When Sen. Lindsey Graham (R-S.C.) jilted his climate-change partners this week, he abandoned more than a few senators and the White House. He also left behind his first-quarter donors. Almost all of the political action committee money that Graham took in during the first three months of 2010 came from energy companies hoping he'd reach a climate change deal, according to a review of his filing with the Federal Election Commission.
Graham, who isn't up for reelection until 2014, doesn't appear to have been aggressive in his first-quarter fundraising, taking in only $37,000 from PACs. More than $30,000 of that, however, came from energy companies -- mostly nuclear and natural gas companies that would benefit greatly from higher prices for carbon emissions.
PACs associated with Duke Energy, Exelon, Progress Energy, the Edison Electric Institute, PG&E and American Electric Power, among others, contributed heavily to Graham. Missing from his list of contributors are any of the Big Oil companies.
Exelon, a mostly nuclear company, for instance, has estimated it could make an extra billion dollars a year if climate change legislation passes. Higher carbon prices would set off a rush of investments in clean energy companies and a spike in demand for cheap, energy-efficient technologies, which would primarily benefit the lowest emitters of carbon.
The companies that donated to Graham don't seem to be worried that he took their money and ran -- they are just waiting for him to come back around.

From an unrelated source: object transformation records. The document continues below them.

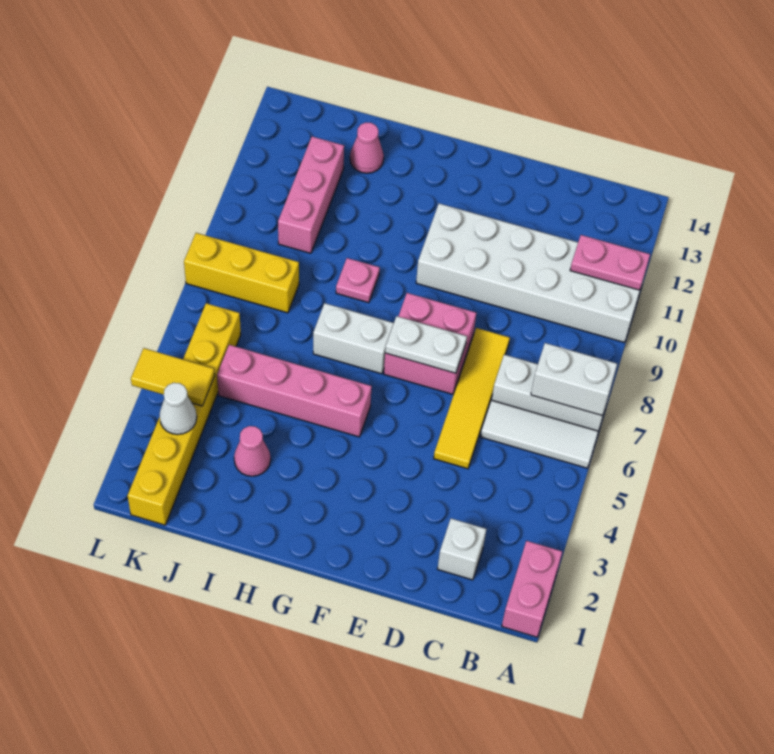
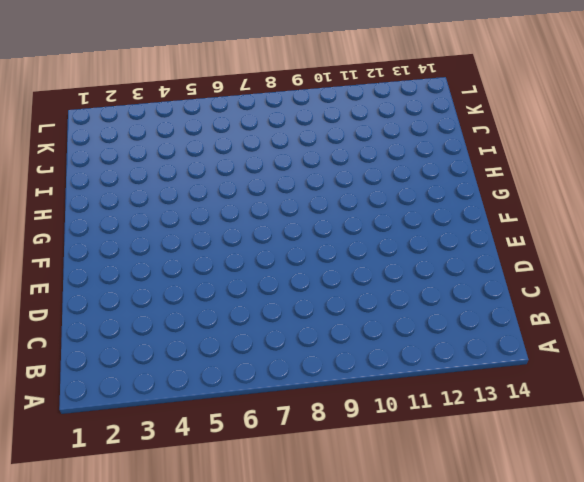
none -> pink brick A1:A2 level 1
none -> white tile A6:C6 level 1
none -> white brick A7:C7 level 1

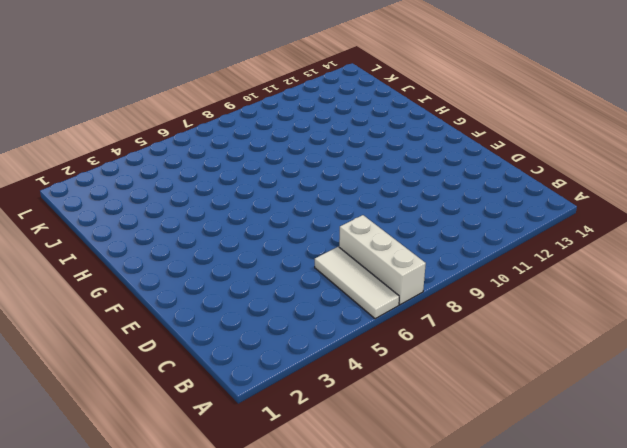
none -> pink brick A1:A2 level 1
none -> white brick A10:F11 level 1
none -> white brick C2 level 1

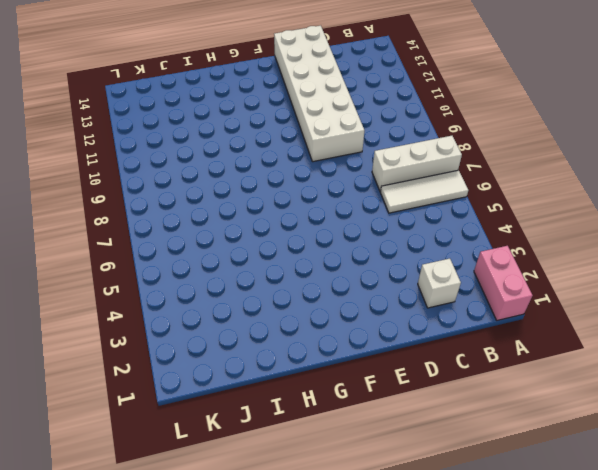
white brick D9:E14 level 1 -> white brick A10:F11 level 1
none -> yellow tile D5:D8 level 1
none -> pink brick E7:F8 level 1
none -> pink brick G5:J5 level 1

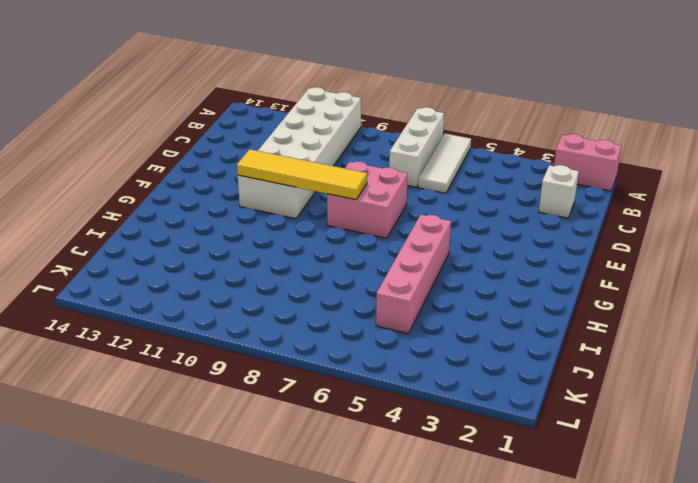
yellow tile F8:F11 level 2 -> yellow tile D5:D8 level 1
none -> white brick G7:H7 level 1
none -> pink plate H9 level 1
none -> pink cone I3 level 1

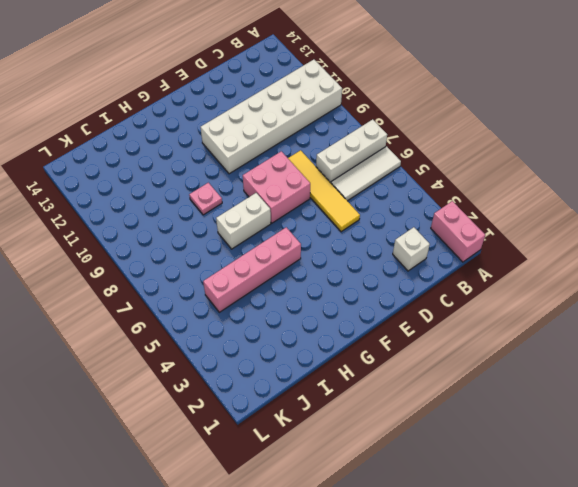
none -> pink cone I3 level 1
none -> pink cone I13 level 1
none -> yellow brick J8:L8 level 1

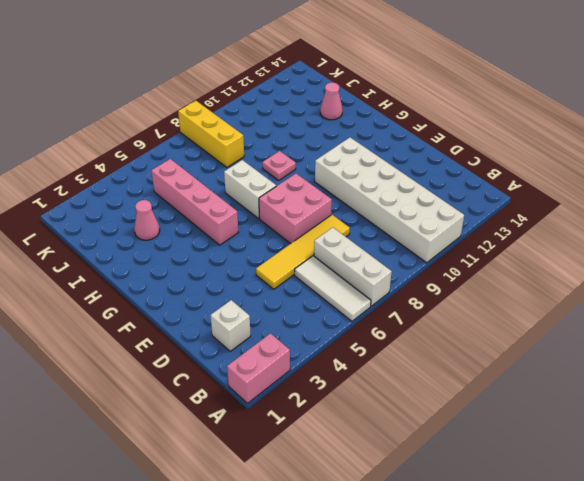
none -> pink brick J10:J12 level 1
none -> yellow brick K1:K6 level 1
none -> white brick A7:B7 level 2

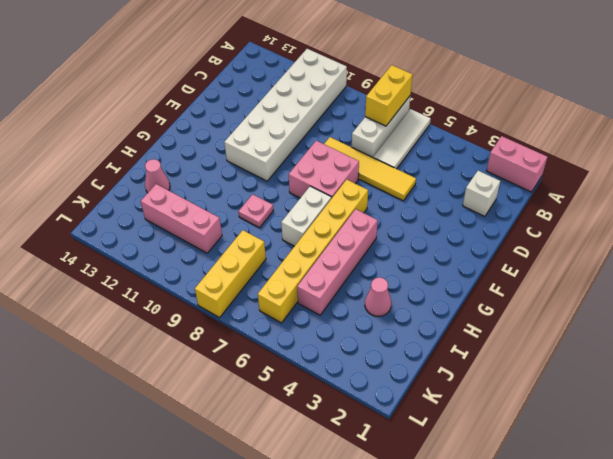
yellow brick A7:B7 level 2 -> white brick A7:B7 level 2
yellow brick F6:K6 level 1 -> yellow brick K1:K6 level 1
none -> pink plate A11:B11 level 2
none -> white plate E7:F7 level 2
none -> white cone K3 level 2

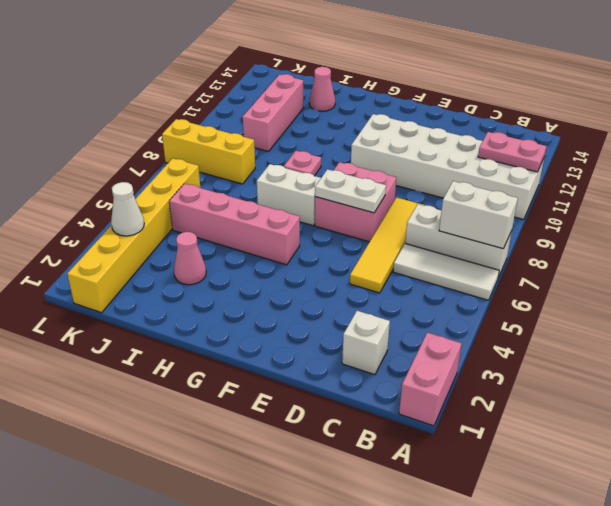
none -> yellow tile K4:L4 level 2

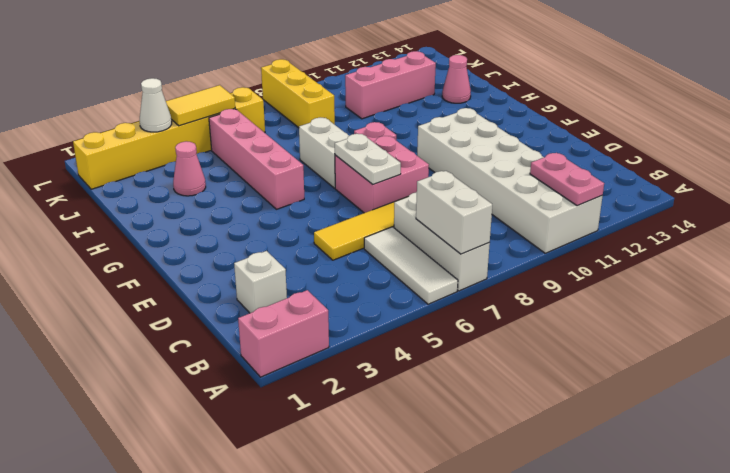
yellow tile K4:K5 level 2 -> yellow tile K4:L4 level 2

"While we are disappointed by this temporary setback, we remain hopeful that the issues will be resolved quickly, and that the U.S. Senate will make passage of an energy and climate bill an urgent priority," said a spokesperson for Exelon, which donated $2,500 to Graham's campaign in January.

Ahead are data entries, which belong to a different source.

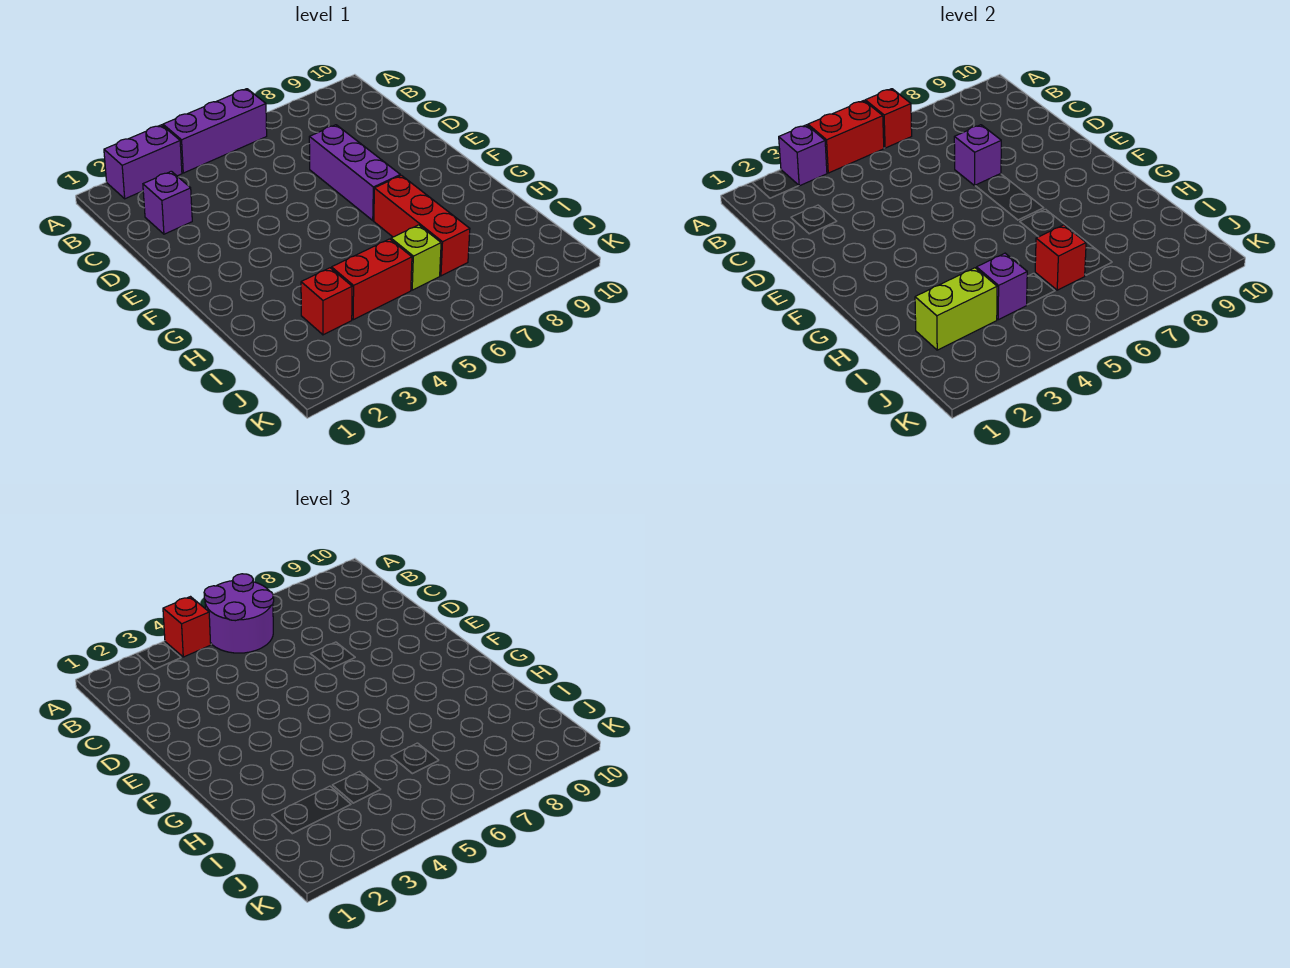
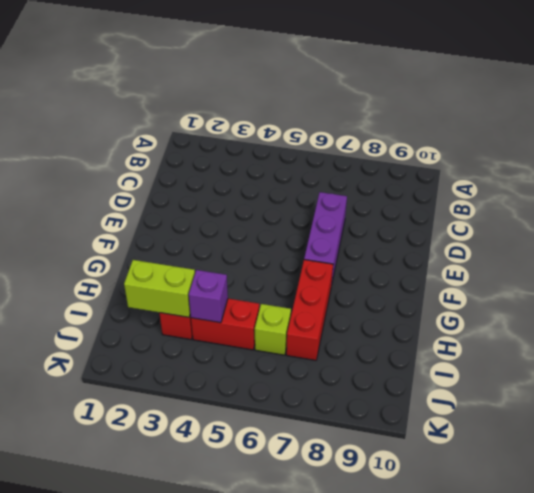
none -> purple brick A2:A3 level 1
none -> purple brick A4:A6 level 1
none -> purple brick C2 level 1

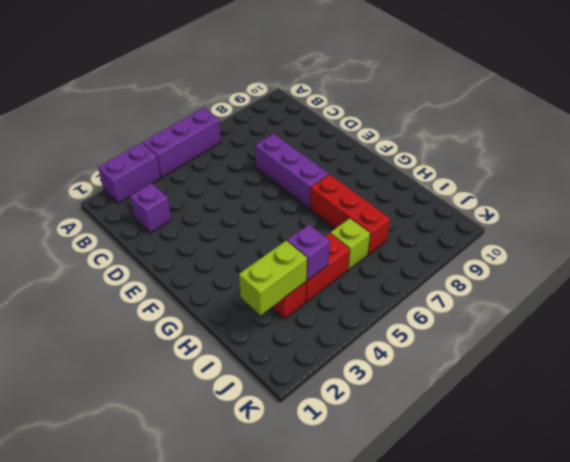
none -> purple brick A3 level 2
none -> red brick A4:A5 level 2
none -> red brick A6 level 2

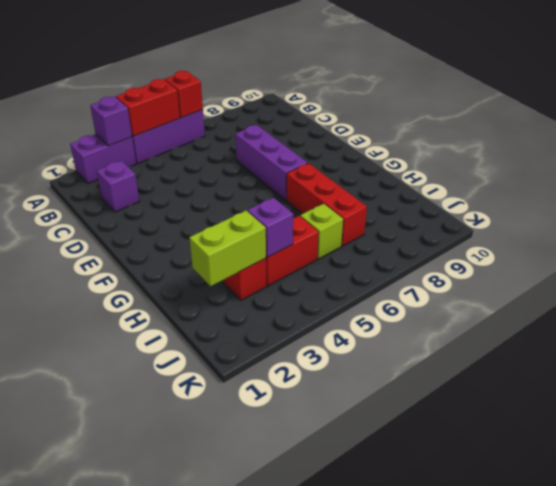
none -> purple brick D7 level 2
none -> red brick I6 level 2
none -> red brick A4 level 3

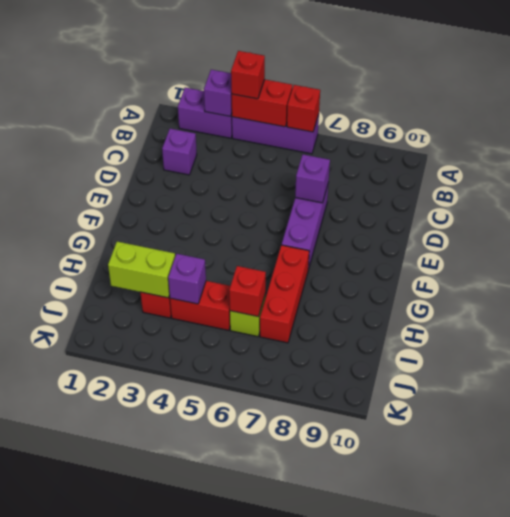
none -> purple round brick A5:B6 level 3

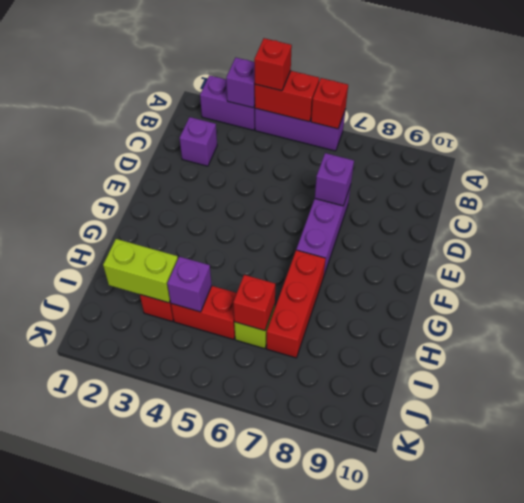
none -> purple round brick A5:B6 level 3

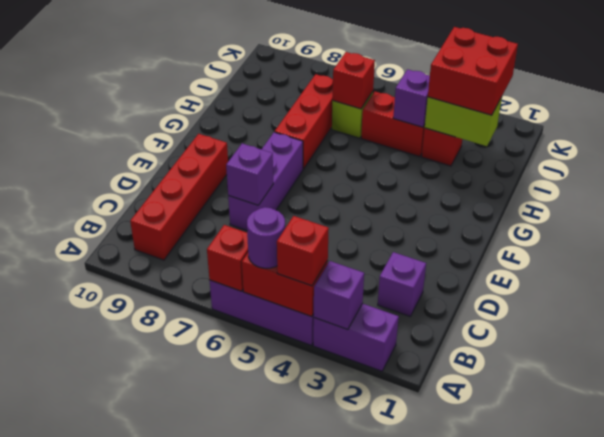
purple round brick A5 level 3 -> purple round brick A5:B6 level 3
red brick B9:E9 level 1 -> none
red brick I2:J3 level 3 -> none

EEI and PG&E did not return calls for comment, but Duke Energy, Progress Energy, NEI and American Electric Power all expressed disappointment in the setback and continued confidence in the bill.
"We'd like to think of this as a sort of rain delay," said Mitch Singer, a spokesperson for NEI. "We appreciate the support these three senators have voiced for the legislation, and we have a wait-and-see attitude."

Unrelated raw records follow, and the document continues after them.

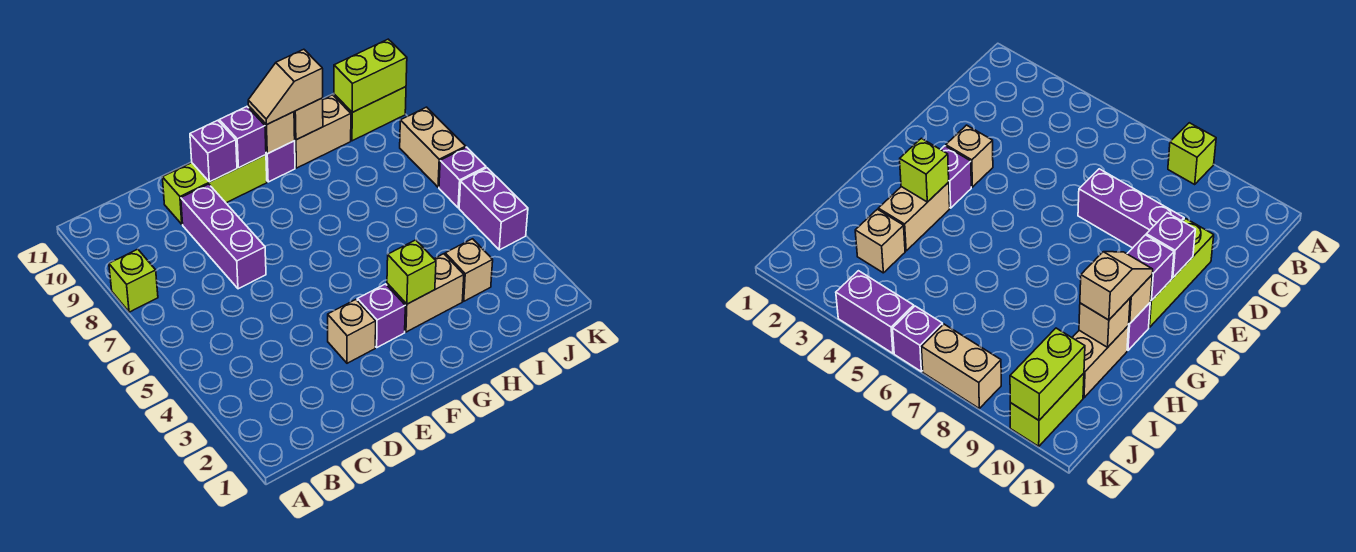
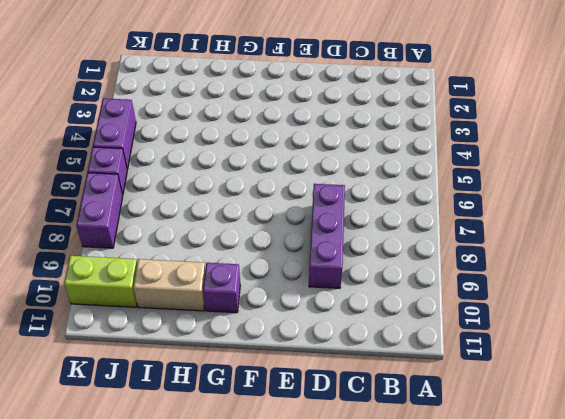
purple brick K7:K8 level 1 -> tan brick K7:K8 level 1
none -> lime brick A8 level 1
none -> lime brick D10:F10 level 1
none -> tan brick E3 level 1

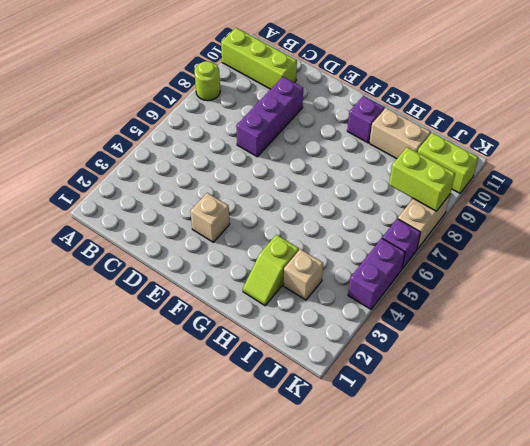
lime round brick A8 level 1 -> lime brick A8 level 1
lime brick A10:C10 level 1 -> lime brick D10:F10 level 1
lime slope H2:H3 level 1 top 3 -> tan brick G3:H3 level 1
lime brick J8:K8 level 2 -> lime brick J10:K10 level 2
none -> purple brick F3 level 1
none -> purple brick E10 level 2
none -> purple brick F10 level 2

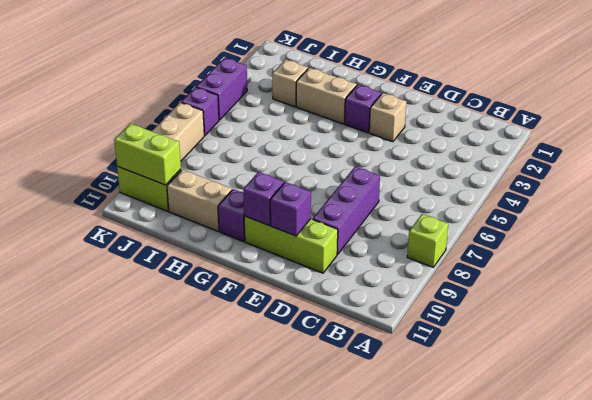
none -> lime brick G3 level 2
none -> tan brick G10 level 2
none -> tan brick H10 level 2

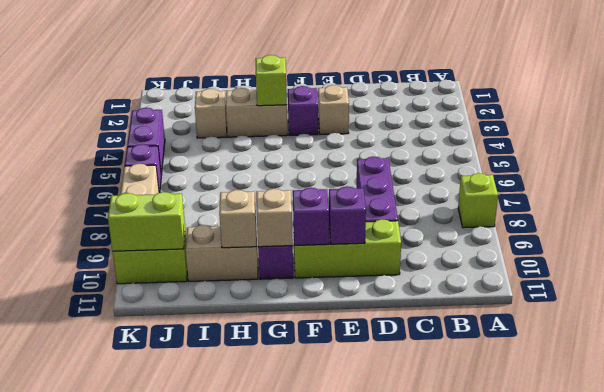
none -> tan slope G10:H10 level 3 top H

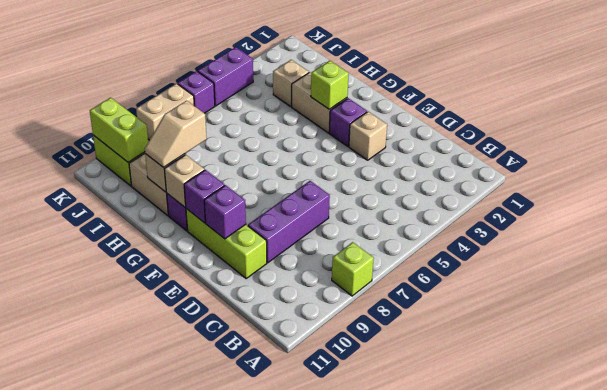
tan slope H9:H10 level 3 top 9 -> tan slope G10:H10 level 3 top H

They may not have to wait for long. Senate Majority Leader Harry Reid (D-Nev.) said at a press conference Wednesday that he is going to move ahead with climate change legislation before he addresses immigration, which may pull Graham back on board.
In a speech in Nevada last weekend, Reid told a crowd that he'd be moving on immigration reform, which sent Graham into a tailspin. Though Graham has been a longtime backer of immigration reform and had recently called on Democrats to make it a higher priority, he responded by pulling out of climate change negotiations and also demanded immigration reform be taken off the table.